- **TASK INSTRUCTIONS**
How many of the lines below have the word "down" in them? The answer is that number and nothing more.

- **EXTRACTED DATA**
□ □ □ □ □
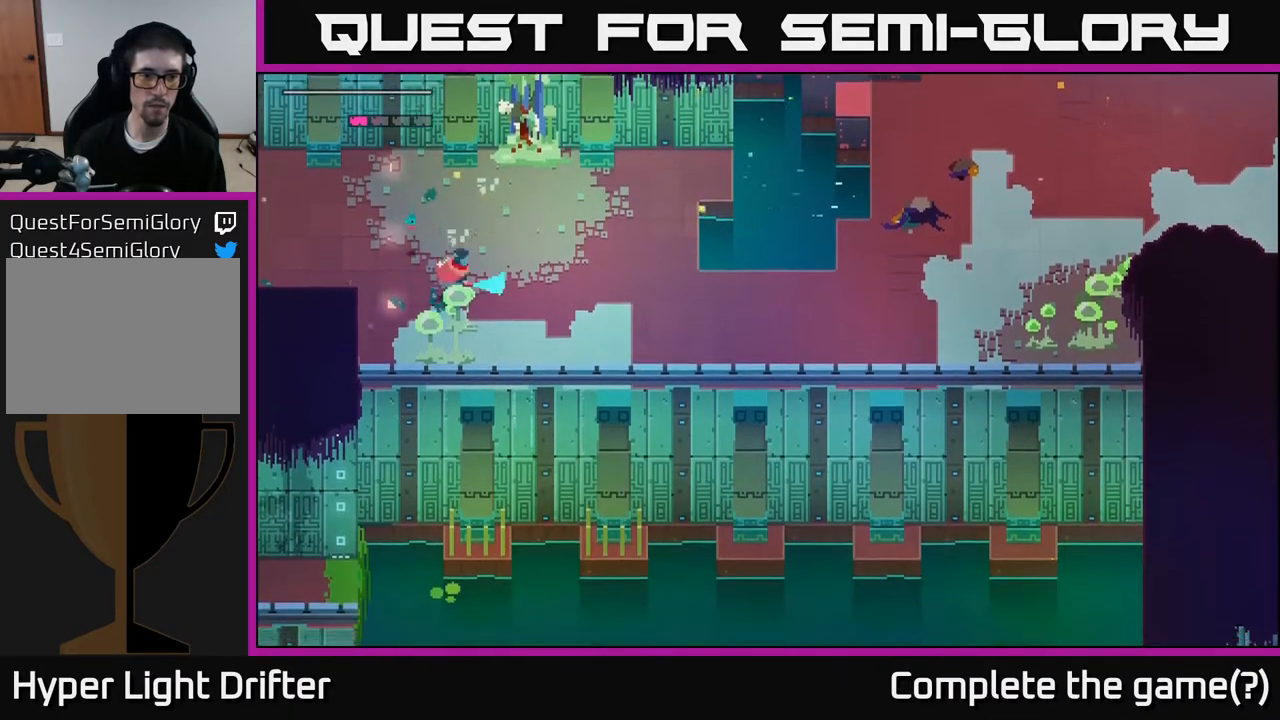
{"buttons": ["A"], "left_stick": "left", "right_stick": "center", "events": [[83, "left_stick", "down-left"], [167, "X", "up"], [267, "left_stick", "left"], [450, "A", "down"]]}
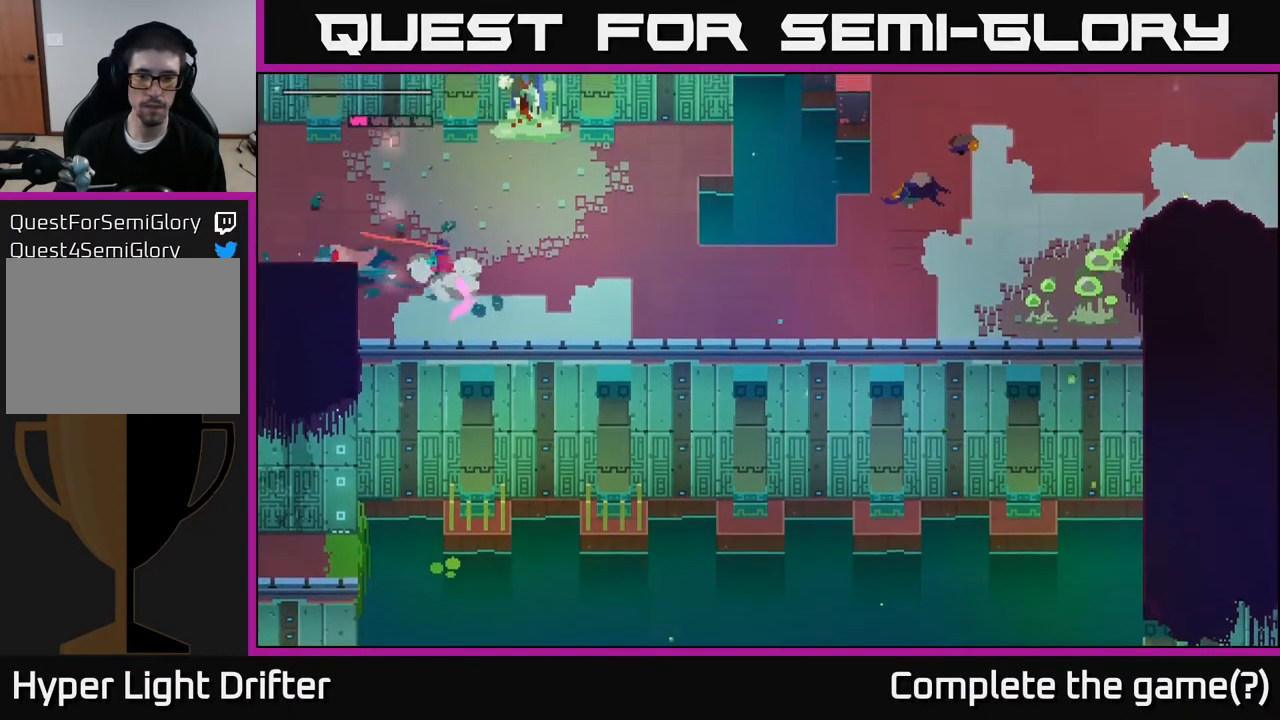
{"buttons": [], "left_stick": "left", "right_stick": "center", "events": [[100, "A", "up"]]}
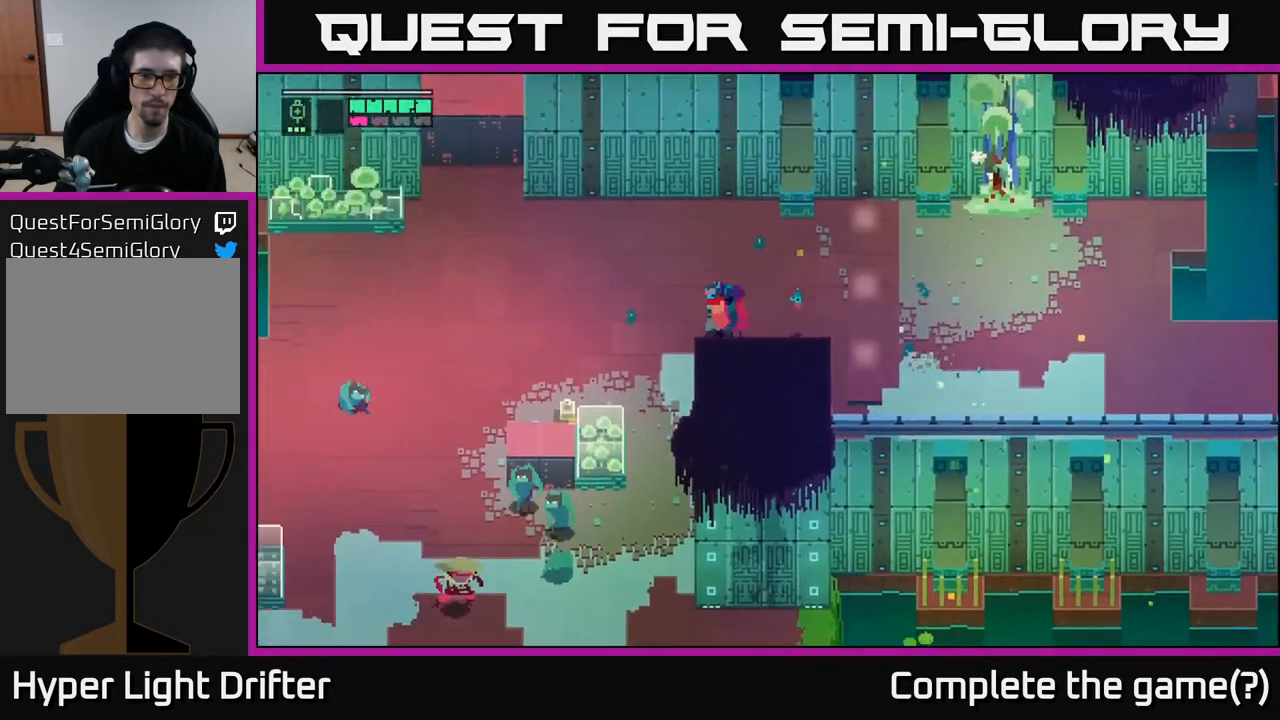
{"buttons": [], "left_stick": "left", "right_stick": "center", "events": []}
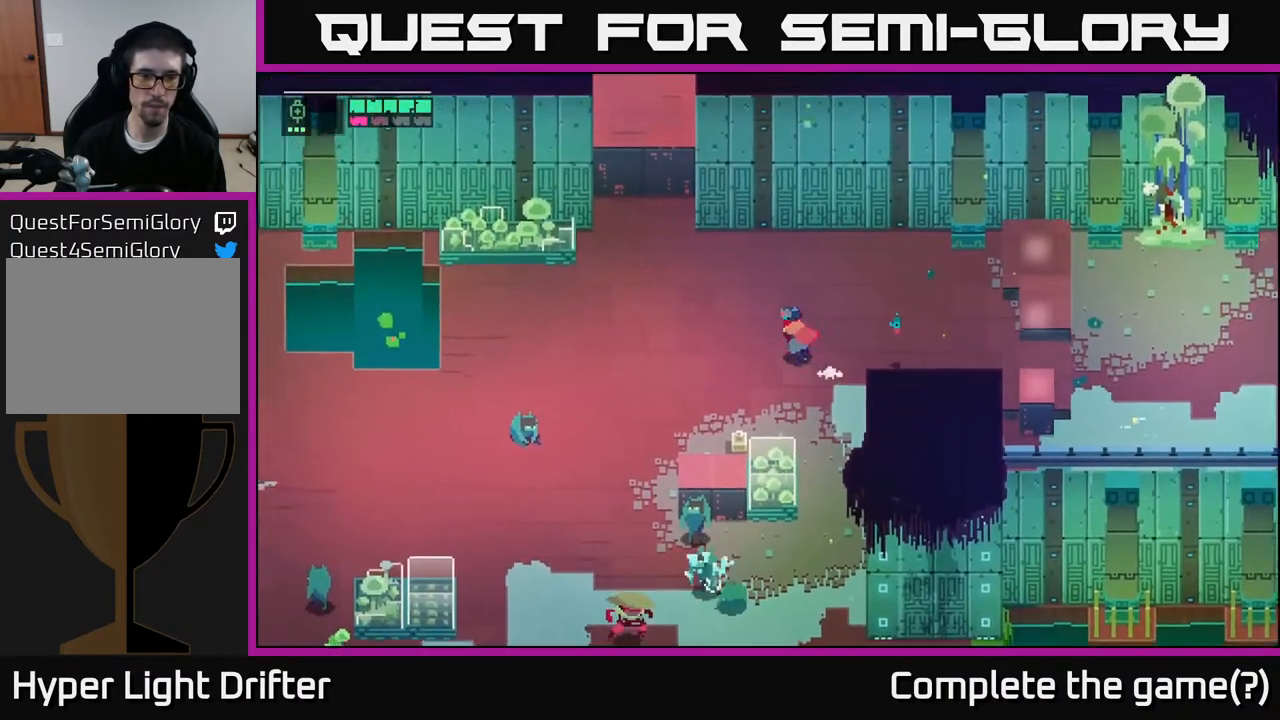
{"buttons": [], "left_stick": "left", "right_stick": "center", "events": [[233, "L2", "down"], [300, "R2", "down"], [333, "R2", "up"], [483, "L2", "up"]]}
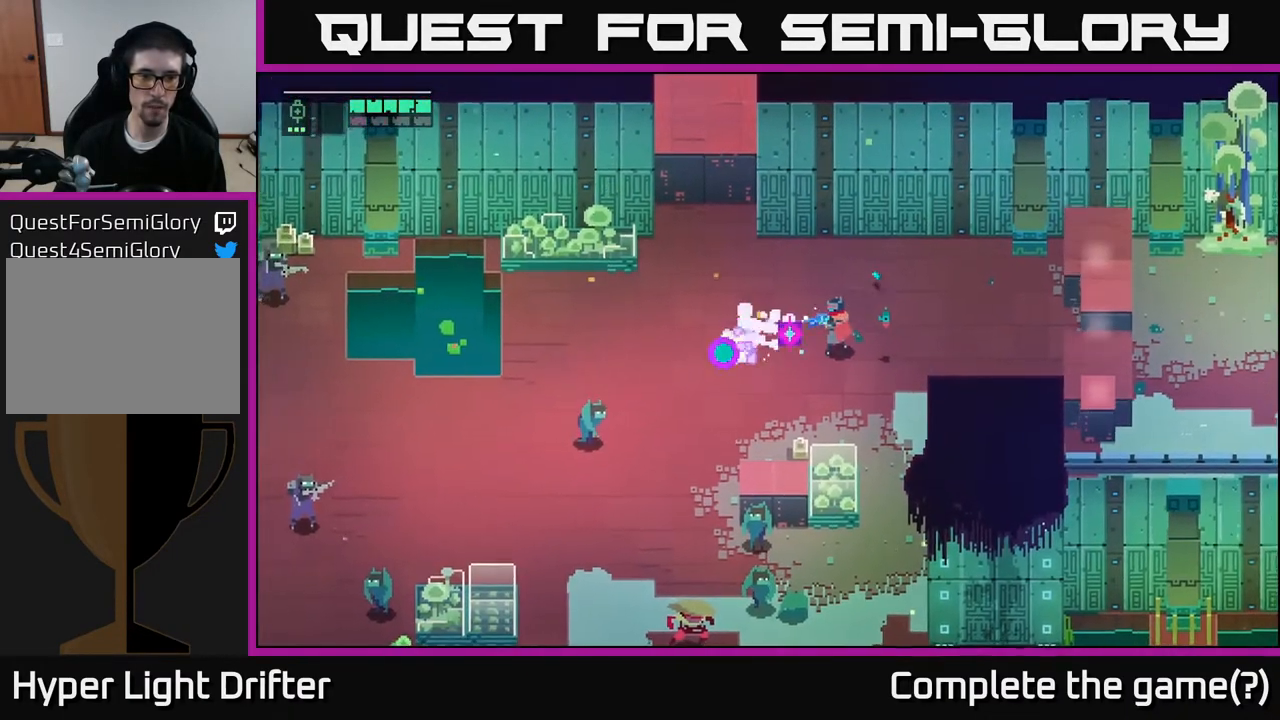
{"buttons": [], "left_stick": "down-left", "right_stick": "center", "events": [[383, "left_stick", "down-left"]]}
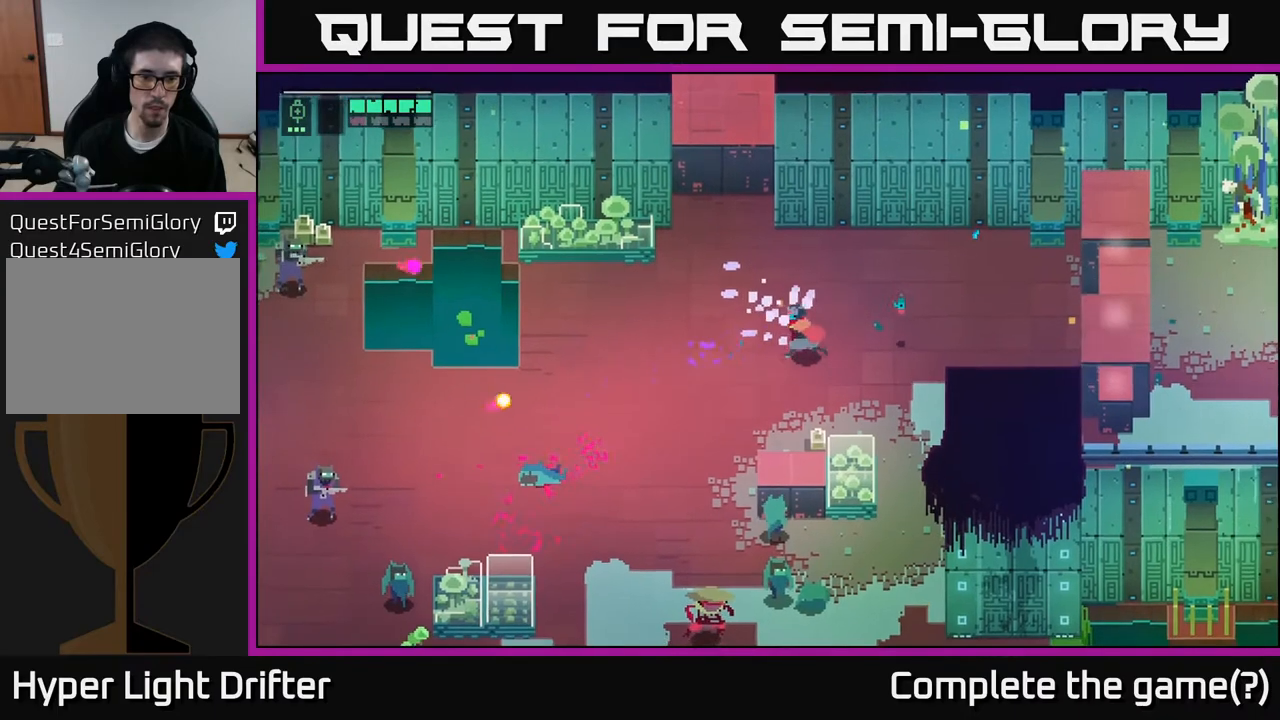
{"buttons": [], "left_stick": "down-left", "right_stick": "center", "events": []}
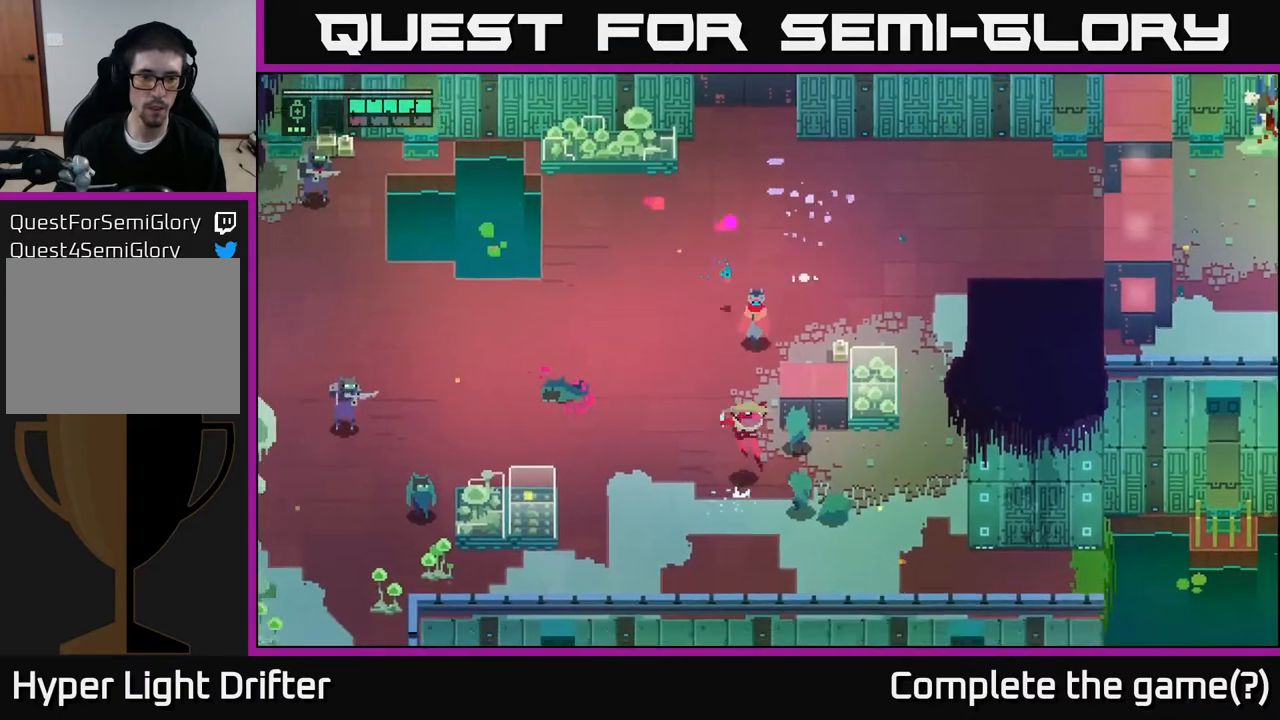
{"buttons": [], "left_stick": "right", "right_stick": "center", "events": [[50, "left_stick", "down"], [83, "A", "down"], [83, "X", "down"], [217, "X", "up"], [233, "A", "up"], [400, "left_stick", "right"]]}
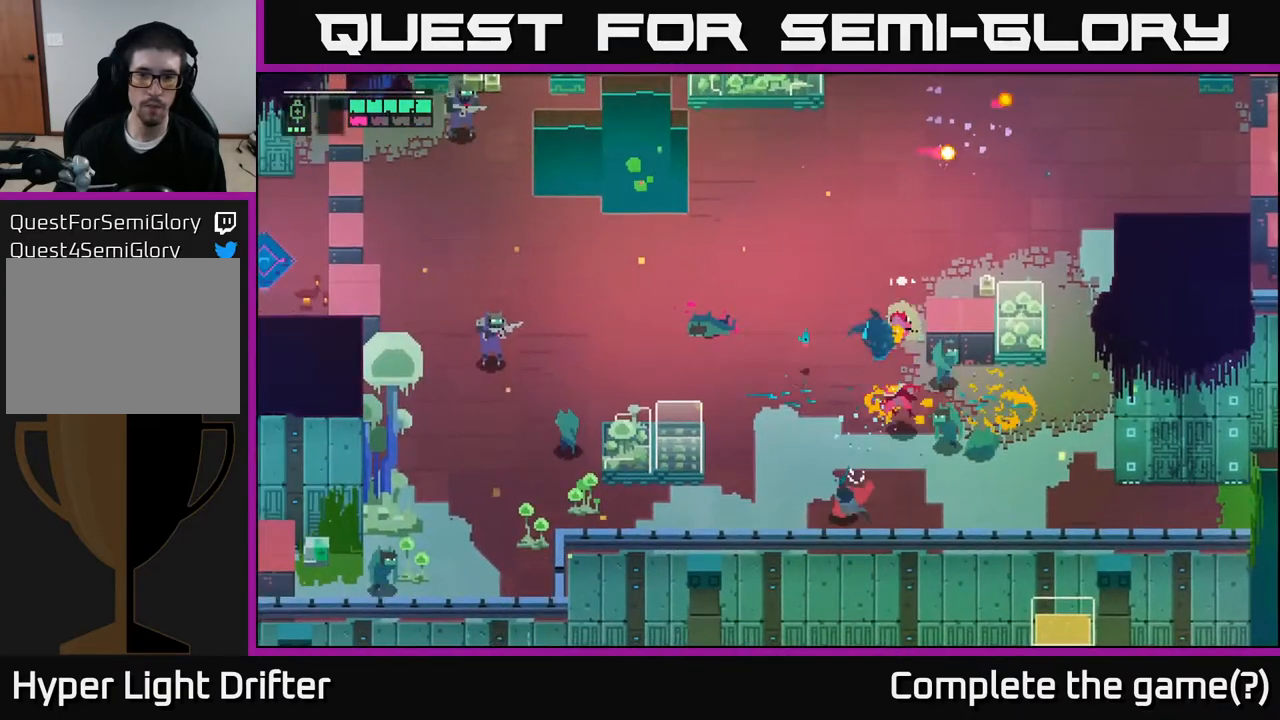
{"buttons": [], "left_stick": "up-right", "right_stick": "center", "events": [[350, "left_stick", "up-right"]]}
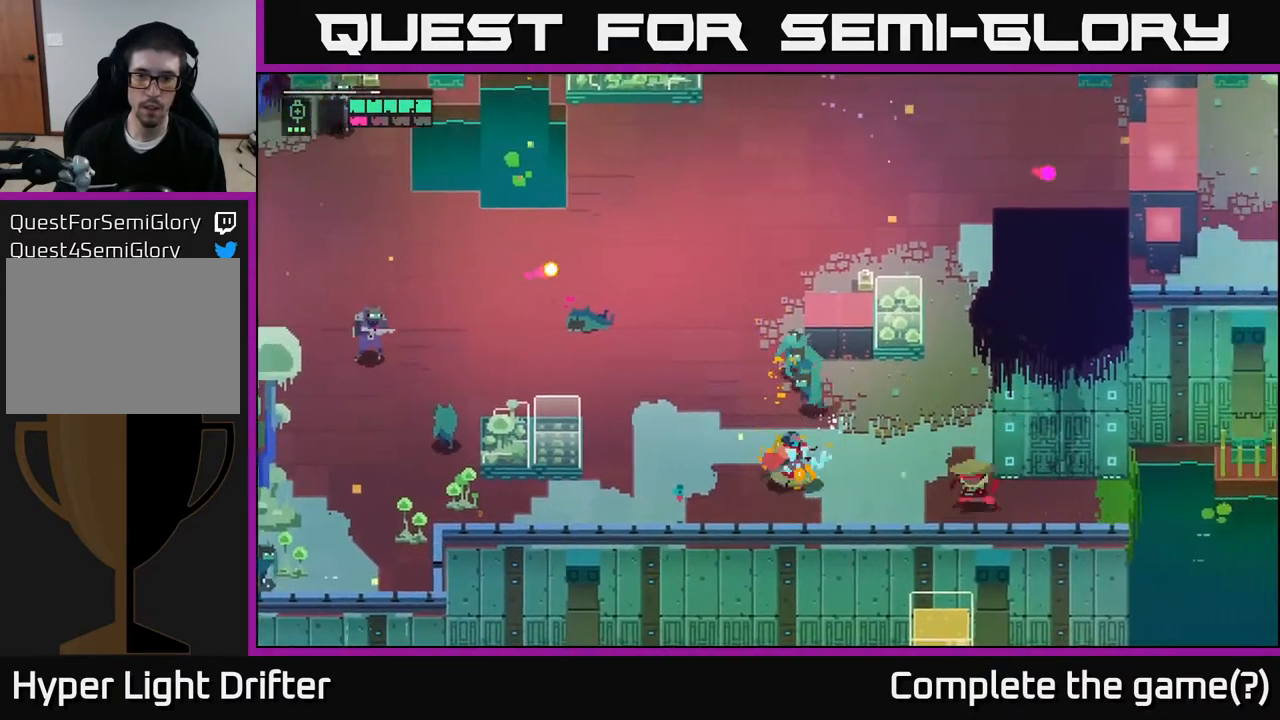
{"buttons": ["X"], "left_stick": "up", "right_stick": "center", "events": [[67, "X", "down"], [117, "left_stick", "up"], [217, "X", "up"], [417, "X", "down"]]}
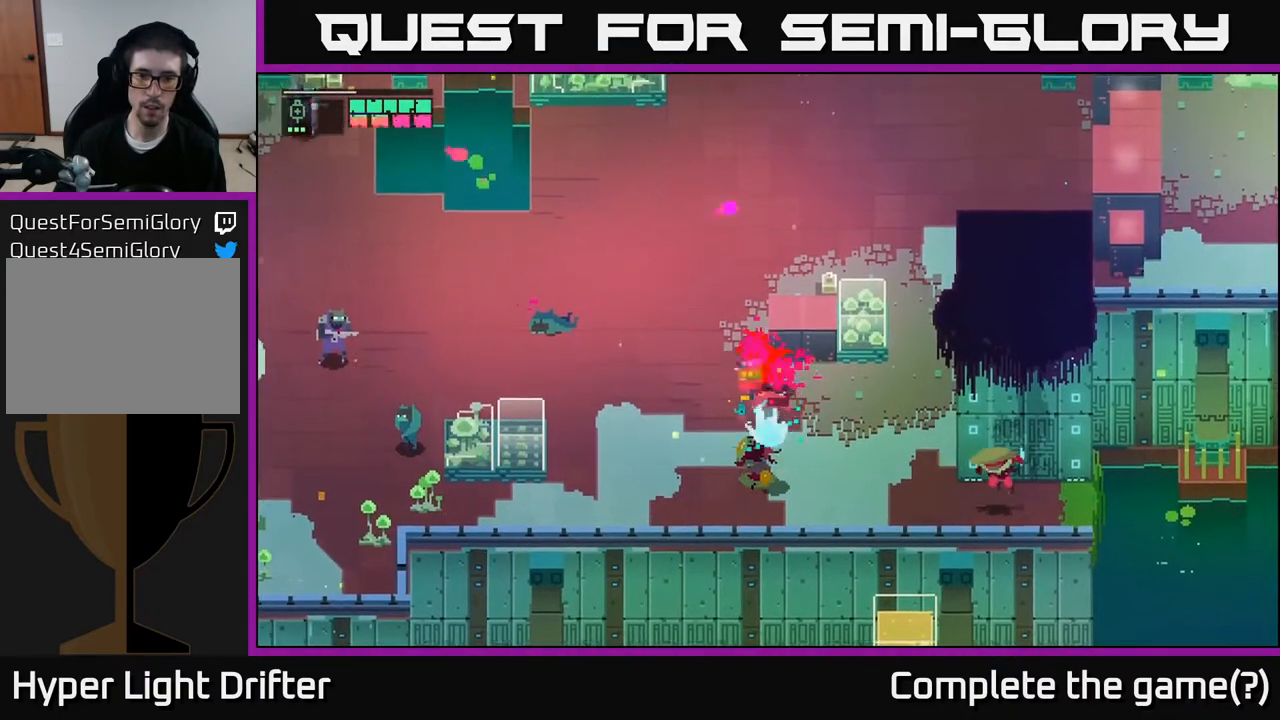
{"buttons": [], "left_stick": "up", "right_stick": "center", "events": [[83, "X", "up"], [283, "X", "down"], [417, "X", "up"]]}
□ □ □ □ □
- **RESPONSE TO THE TASK**
7